§ **Task requirements**
Can you switch "Prix" to "Tarif" in the items from the line with "72 ore, le spese" through the end of the items, keeping everything else unchanged? Return only those lines, without the pictures.

§ **Page images and extracted text**
----

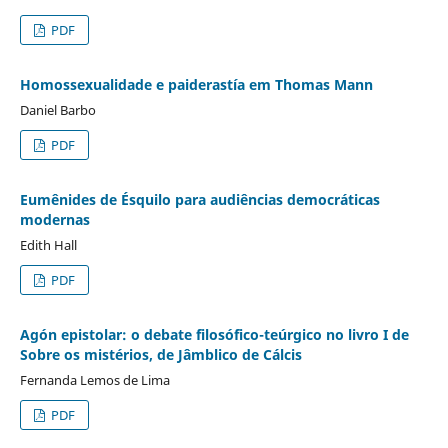
PDF
Homossexualidade e paiderastía em Thomas Mann
Daniel Barbo
PDF
Eumênides de Ésquilo para audiências democráticas
modernas
Edith Hall
PDF
Agón epistolar: o debate filosófico-teúrgico no livro I de
Sobre os mistérios, de Jâmblico de Cálcis
Fernanda Lemos de Lima
PDF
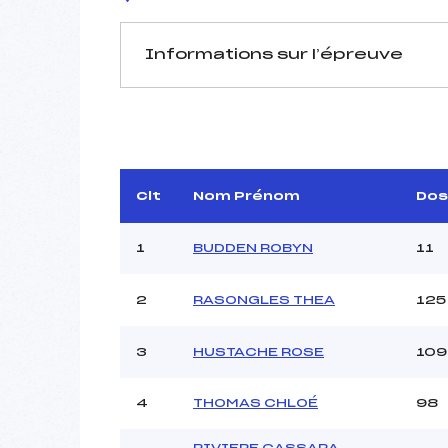
Informations sur l’épreuve
JURY DE COMPÉTITION
Délégué Technique :
Arbitre :
Assistant :
Clt
Nom Prénom
Dos
Dir. Epreuve :
GI
1
BUDDEN ROBYN
11
2
RASONGLES THEA
125
MANCHE 1
Nombre de portes :
3
HUSTACHE ROSE
109
Heure de départ :
Traceur :
GI
4
THOMAS CHLOÉ
98
Ouvreurs A :
VEND
Ouvreurs B :
RIVIERE CASSARA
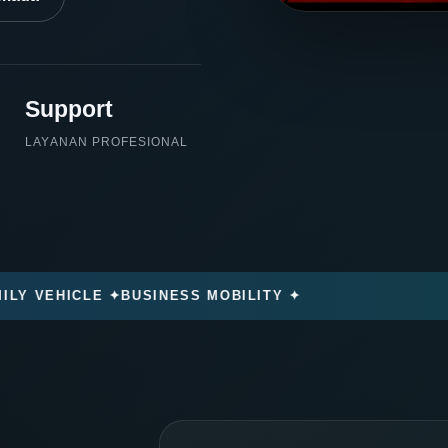
Support
LAYANAN PROFESIONAL
VEHICLE ✦
BUSINESS MOBILITY ✦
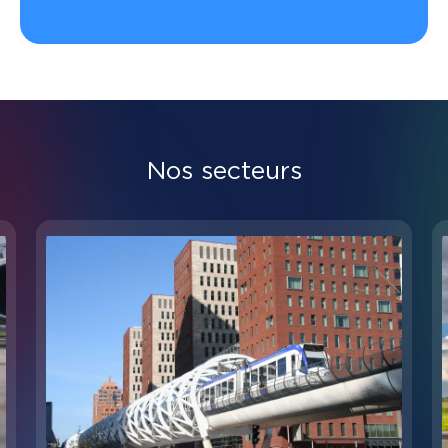
Nos secteurs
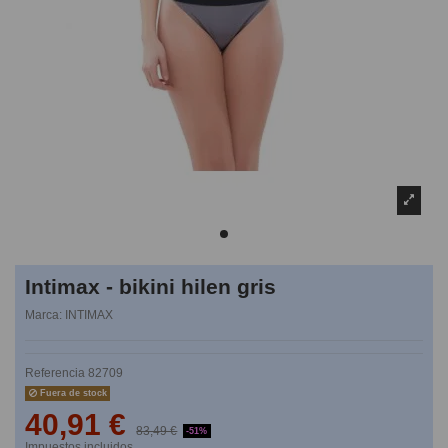
Intimax - bikini hilen gris
Marca:
INTIMAX
Referencia
82709
Fuera de stock
40,91 €
83,49 €
-51%
Impuestos incluidos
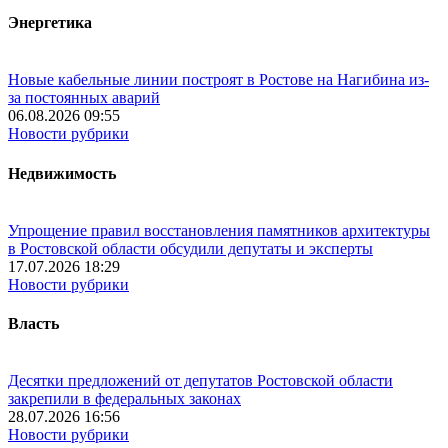
Энергетика
Новые кабельные линии построят в Ростове на Нагибина из-
за постоянных аварий
06.08.2026 09:55
Новости рубрики
Недвижимость
Упрощение правил восстановления памятников архитектуры
в Ростовской области обсудили депутаты и эксперты
17.07.2026 18:29
Новости рубрики
Власть
Десятки предложений от депутатов Ростовской области
закрепили в федеральных законах
28.07.2026 16:56
Новости рубрики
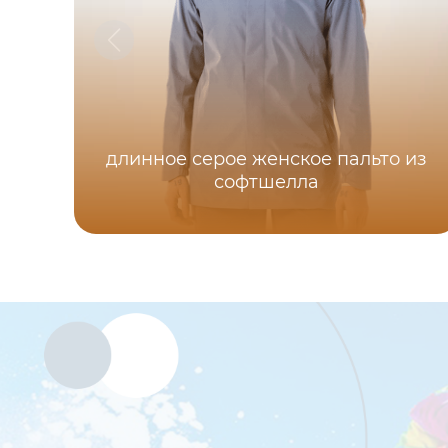
длинное серое женское пальто из
софтшелла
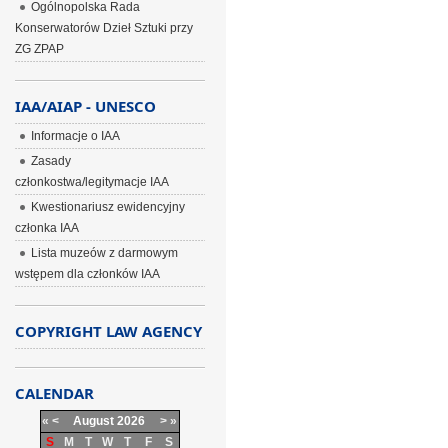
Ogólnopolska Rada
Konserwatorów Dzieł Sztuki przy
ZG ZPAP
IAA/AIAP - UNESCO
Informacje o IAA
Zasady
członkostwa/legitymacje IAA
Kwestionariusz ewidencyjny
członka IAA
Lista muzeów z darmowym
wstępem dla członków IAA
COPYRIGHT LAW AGENCY
CALENDAR
«
<
August
2026
>
»
S
M
T
W
T
F
S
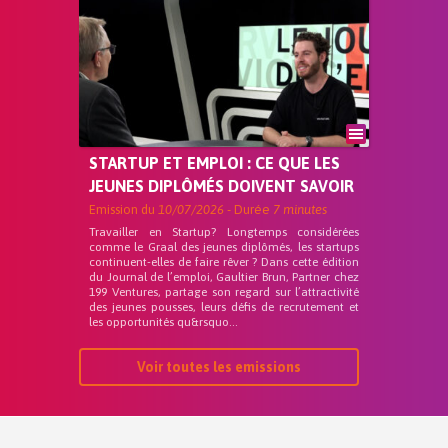
STARTUP ET EMPLOI : CE QUE LES
JEUNES DIPLÔMÉS DOIVENT SAVOIR
Emission du
10/07/2026
- Durée
7 minutes
Travailler en Startup? Longtemps considérées
comme le Graal des jeunes diplômés, les startups
continuent-elles de faire rêver ? Dans cette édition
du Journal de l’emploi, Gaultier Brun, Partner chez
199 Ventures, partage son regard sur l’attractivité
des jeunes pousses, leurs défis de recrutement et
les opportunités qu&rsquo...
Voir toutes les emissions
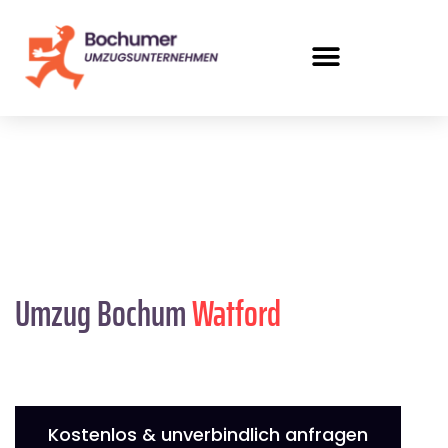
Umzug Bochum
Watford
Kostenlos & unverbindlich anfragen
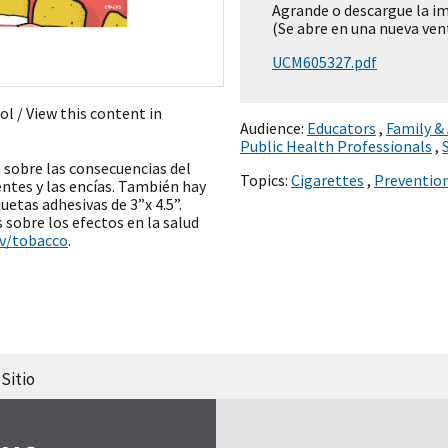
Agrande o descargue la i
(Se abre en una nueva ven
UCM605327.pdf
ñol
/ View this content in
Audience:
Educators
,
Family &
Public Health Professionals
,
 sobre las consecuencias del
Topics:
Cigarettes
,
Preventio
entes y las encías. También hay
etas adhesivas de 3”x 4.5”.
sobre los efectos en la salud
v/tobacco
.
Sitio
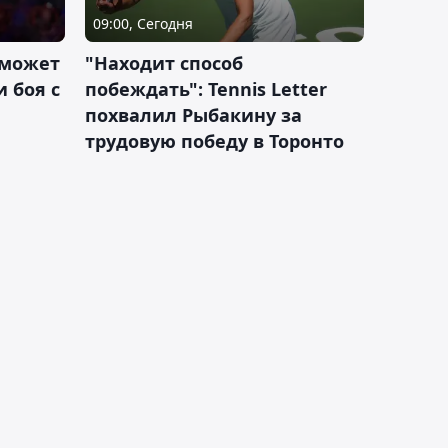
09:00, Сегодня
 может
"Находит способ
 боя с
побеждать": Tennis Letter
похвалил Рыбакину за
трудовую победу в Торонто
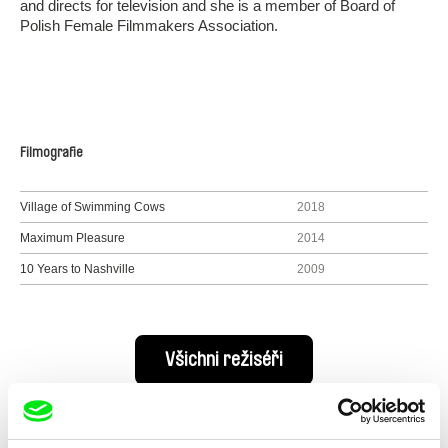
and directs for television and she is a member of Board of
Polish Female Filmmakers Association.
Filmografie
Village of Swimming Cows
2018
Maximum Pleasure
2014
10 Years to Nashville
2009
Všichni režiséři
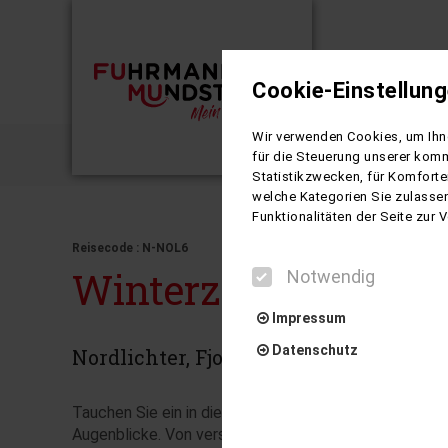
Cookie-Einstellun
Busreisen
Wir verwenden Cookies, um Ihne
Winterza
für die Steuerung unserer komm
Statistikzwecken, für Komforte
welche Kategorien Sie zulassen
Funktionalitäten der Seite zur
Reisecode : N-NOL6
Winterzauber am Po
Notwendig
Impressum
Datenschutz
Nordlichter, Fjorde & magische Mome
Tauchen Sie ein in die faszinierende Winterwelt des h
Augenblicke. Von verschneiten Wäldern Finnlands übe
Notwendig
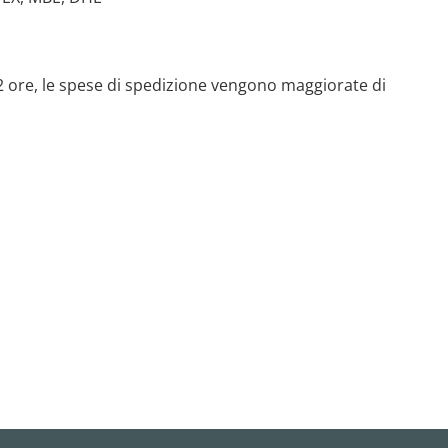
 72 ore, le spese di spedizione vengono maggiorate di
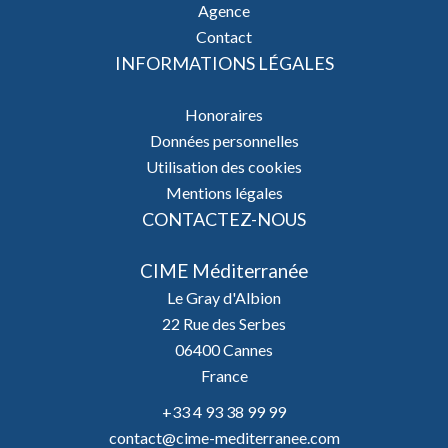
Agence
Contact
INFORMATIONS LÉGALES
Honoraires
Données personnelles
Utilisation des cookies
Mentions légales
CONTACTEZ-NOUS
CIME Méditerranée
Le Gray d'Albion
22 Rue des Serbes
06400
Cannes
France
+33 4 93 38 99 99
contact@cime-mediterranee.com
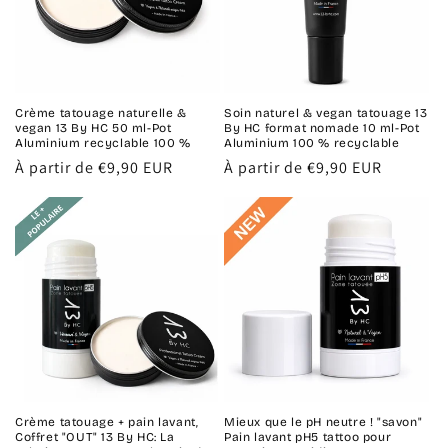
Crème tatouage naturelle &
Soin naturel & vegan tatouage 13
vegan 13 By HC 50 ml-Pot
By HC format nomade 10 ml-Pot
Aluminium recyclable 100 %
Aluminium 100 % recyclable
Prix
À partir de €9,90 EUR
Prix
À partir de €9,90 EUR
habituel
habituel
Crème tatouage + pain lavant,
Mieux que le pH neutre ! "savon"
Coffret "OUT" 13 By HC: La
Pain lavant pH5 tattoo pour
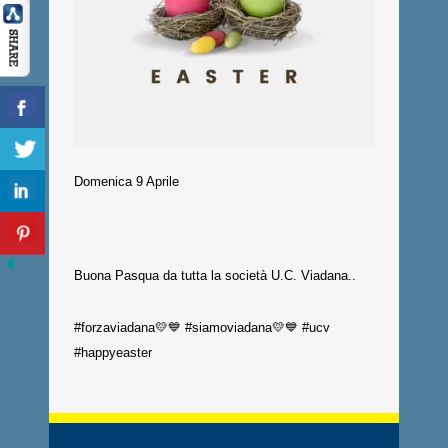
Domenica 9 Aprile
Buona Pasqua da tutta la società U.C. Viadana..
#forzaviadana💛💙 #siamoviadana💛💙 #ucv
#happyeaster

----

§ **Your solution**
 72 ore, le spese di spedizione vengono maggiorate di
Agence
Contact
INFORMATIONS LÉGALES
Honoraires
Données personnelles
Utilisation des cookies
Mentions légales
CONTACTEZ-NOUS
CIME Méditerranée
Le Gray d'Albion
22 Rue des Serbes
06400
Cannes
France
+33 4 93 38 99 99
contact@cime-mediterranee.com
Crème tatouage naturelle &
Soin naturel & vegan tatouage 13
vegan 13 By HC 50 ml-Pot
By HC format nomade 10 ml-Pot
Aluminium recyclable 100 %
Aluminium 100 % recyclable
Tarif
À partir de €9,90 EUR
Tarif
À partir de €9,90 EUR
habituel
habituel
Crème tatouage + pain lavant,
Mieux que le pH neutre ! "savon"
Coffret "OUT" 13 By HC: La
Pain lavant pH5 tattoo pour
Domenica 9 Aprile
Buona Pasqua da tutta la società U.C. Viadana..
#forzaviadana💛💙 #siamoviadana💛💙 #ucv
#happyeaster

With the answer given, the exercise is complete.